(Stored records)
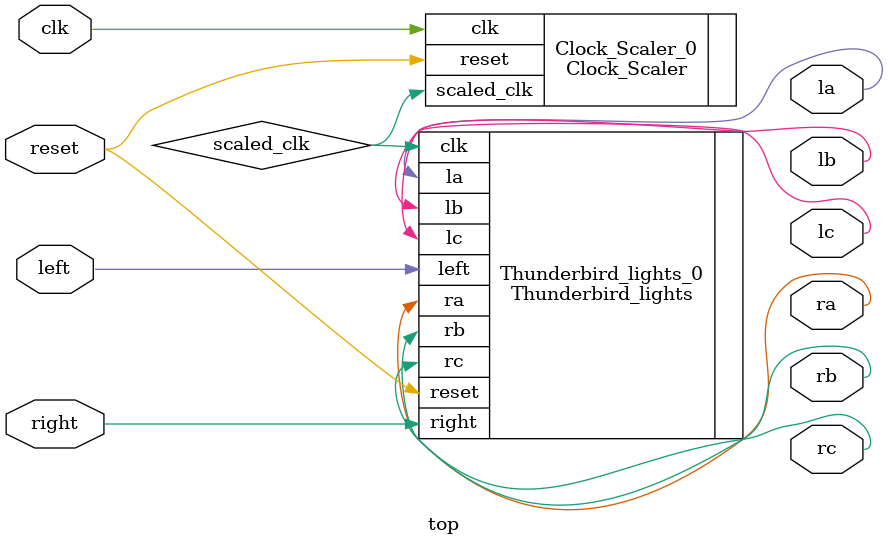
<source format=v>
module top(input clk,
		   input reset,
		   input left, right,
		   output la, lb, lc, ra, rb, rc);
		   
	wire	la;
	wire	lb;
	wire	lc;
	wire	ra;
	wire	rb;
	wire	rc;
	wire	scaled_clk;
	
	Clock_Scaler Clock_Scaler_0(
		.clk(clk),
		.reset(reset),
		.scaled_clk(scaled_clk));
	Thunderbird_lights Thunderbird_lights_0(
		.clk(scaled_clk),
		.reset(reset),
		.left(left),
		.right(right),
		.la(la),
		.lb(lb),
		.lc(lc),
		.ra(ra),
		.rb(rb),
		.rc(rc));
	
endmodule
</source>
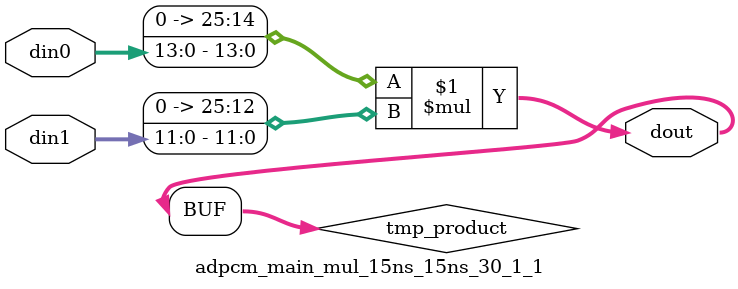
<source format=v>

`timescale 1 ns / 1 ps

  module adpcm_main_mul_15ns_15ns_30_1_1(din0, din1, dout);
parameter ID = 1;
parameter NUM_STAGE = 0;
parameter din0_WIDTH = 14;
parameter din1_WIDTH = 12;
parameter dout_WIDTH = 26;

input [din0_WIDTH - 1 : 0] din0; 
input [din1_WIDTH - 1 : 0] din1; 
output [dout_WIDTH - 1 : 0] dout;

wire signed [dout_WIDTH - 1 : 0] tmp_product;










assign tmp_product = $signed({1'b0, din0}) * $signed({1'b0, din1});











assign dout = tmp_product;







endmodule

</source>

*About this task*:
Exactly the lines from the one containing "parameter ID = 1;" through the end of the records above are to be printed, and no others.

*Response*:
parameter ID = 1;
parameter NUM_STAGE = 0;
parameter din0_WIDTH = 14;
parameter din1_WIDTH = 12;
parameter dout_WIDTH = 26;

input [din0_WIDTH - 1 : 0] din0; 
input [din1_WIDTH - 1 : 0] din1; 
output [dout_WIDTH - 1 : 0] dout;

wire signed [dout_WIDTH - 1 : 0] tmp_product;










assign tmp_product = $signed({1'b0, din0}) * $signed({1'b0, din1});











assign dout = tmp_product;







endmodule

</source>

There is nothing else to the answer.